The diagram above is a side view of a block being deformed by shear forces. The original outline of the block is shown by dashed lines. The rightward-facing arrow along the top face of the block represents a horizontal shear force applied there, similar to the force you apply to the front cover of the book when you perform this demonstration. The leftward-facing arrow along the bottom face represents the friction force provided by whatever is supporting the block, which balances the force applied to the top face. This is the friction force the table provides that keeps the book from sliding when you push the front cover. The two arrows along the slanted faces are also generated when you push the top of the book, and as noted above, prevent the book from rotating under the horizontal forces.

We notice that as the block deforms, the lengths of the four faces shown remain nearly the same, but the material parallel to the diagonal plane b-d/b′-d′ is compressed while that parallel to the plane a-c/a′-c′ is stretched. (Note that the components of the forces shown point inward along diagonal b-d/b′-d′, and outward along diagonal a-c/a′-c′.) The deformation, or shear strain (or shearing strain), is defined as the tangent of the angle φ shown in the diagram, which equals ΔL/L₀, the distance by which the top surface is shifted divided by the initial height of the block, and which for small angles approximately equals φ.
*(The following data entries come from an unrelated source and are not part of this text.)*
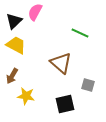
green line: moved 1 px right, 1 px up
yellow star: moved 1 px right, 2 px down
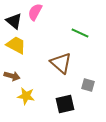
black triangle: rotated 36 degrees counterclockwise
brown arrow: rotated 105 degrees counterclockwise
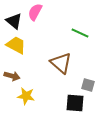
black square: moved 10 px right, 1 px up; rotated 18 degrees clockwise
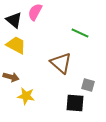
black triangle: moved 1 px up
brown arrow: moved 1 px left, 1 px down
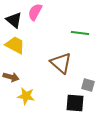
green line: rotated 18 degrees counterclockwise
yellow trapezoid: moved 1 px left
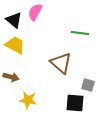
yellow star: moved 2 px right, 4 px down
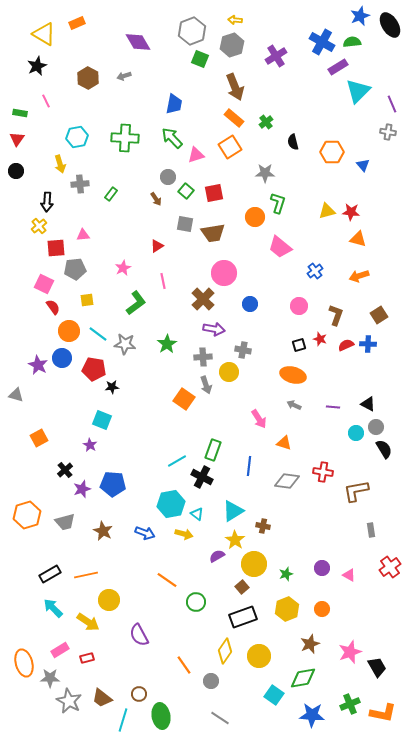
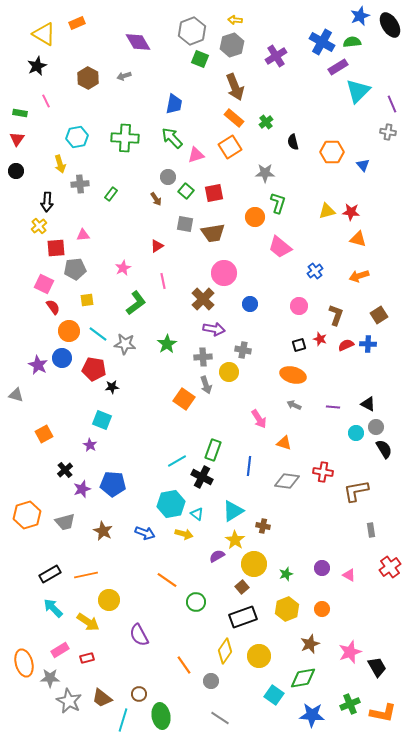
orange square at (39, 438): moved 5 px right, 4 px up
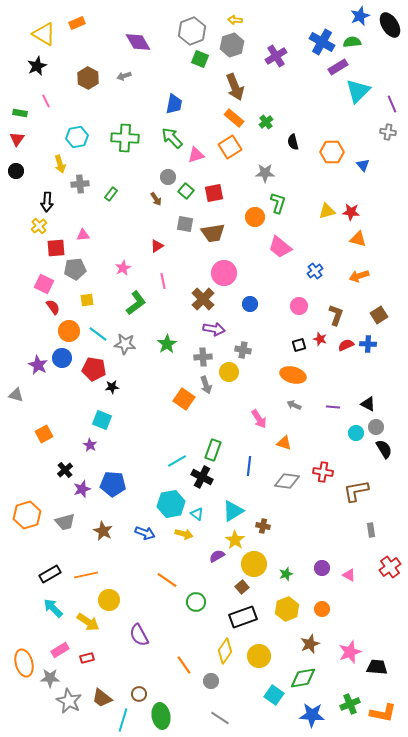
black trapezoid at (377, 667): rotated 55 degrees counterclockwise
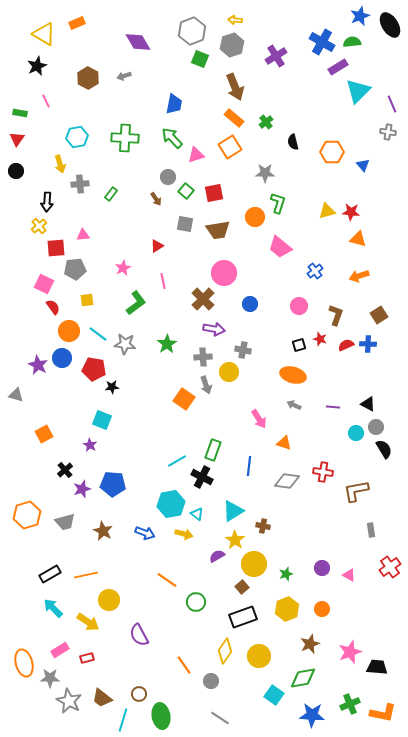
brown trapezoid at (213, 233): moved 5 px right, 3 px up
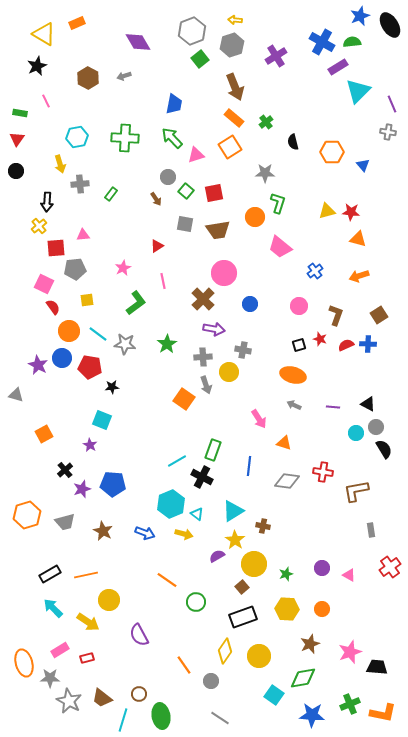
green square at (200, 59): rotated 30 degrees clockwise
red pentagon at (94, 369): moved 4 px left, 2 px up
cyan hexagon at (171, 504): rotated 12 degrees counterclockwise
yellow hexagon at (287, 609): rotated 25 degrees clockwise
For objects under (normal) tensile or compressive stress, the strain is related to the stress by the Young’s modulus of the material, usually denoted Y. This is a measure of the elasticity of the material, and in engineering contexts, it is usually called the modulus of elasticity, and denoted E. It is the ratio of the stress to the strain:

Y = (F/A)/(Δl/l₀)

Where l₀ is the original length of the material, and l is the length of the material when it is stretched or compressed. (See demonstration 32.21 -- Stretch wire to breaking point.) Similarly, when an object is subject to shear forces, the resulting deformation is given by the shear modulus, the ratio of the shear stress to the shear strain, which is usually denoted G (and sometimes denoted S):

G = (F/A)/(ΔL/L₀) = (F/A)/φ

F is the horizontal force applied to the top surface of the block (or that you apply to the front cover of the book), and A is the area of the top surface of the block (or the front cover of the book). For most materials, the shear modulus, G, is typically one half to one third the size of the Young’s modulus.

 

References:

1) Sears, Francis Weston and Zemansky, Mark W. College Physics, Third Edition (Reading, Massachusetts: Addison-Wesley Publishing Company, Inc., 1960), pp. 205-210.
2) Giancoli, Douglas, C. Physics: principles with applications, Fifth edition (Upper Saddle River, New Jersey: Prentice-Hall, 1998), pp. 253-257.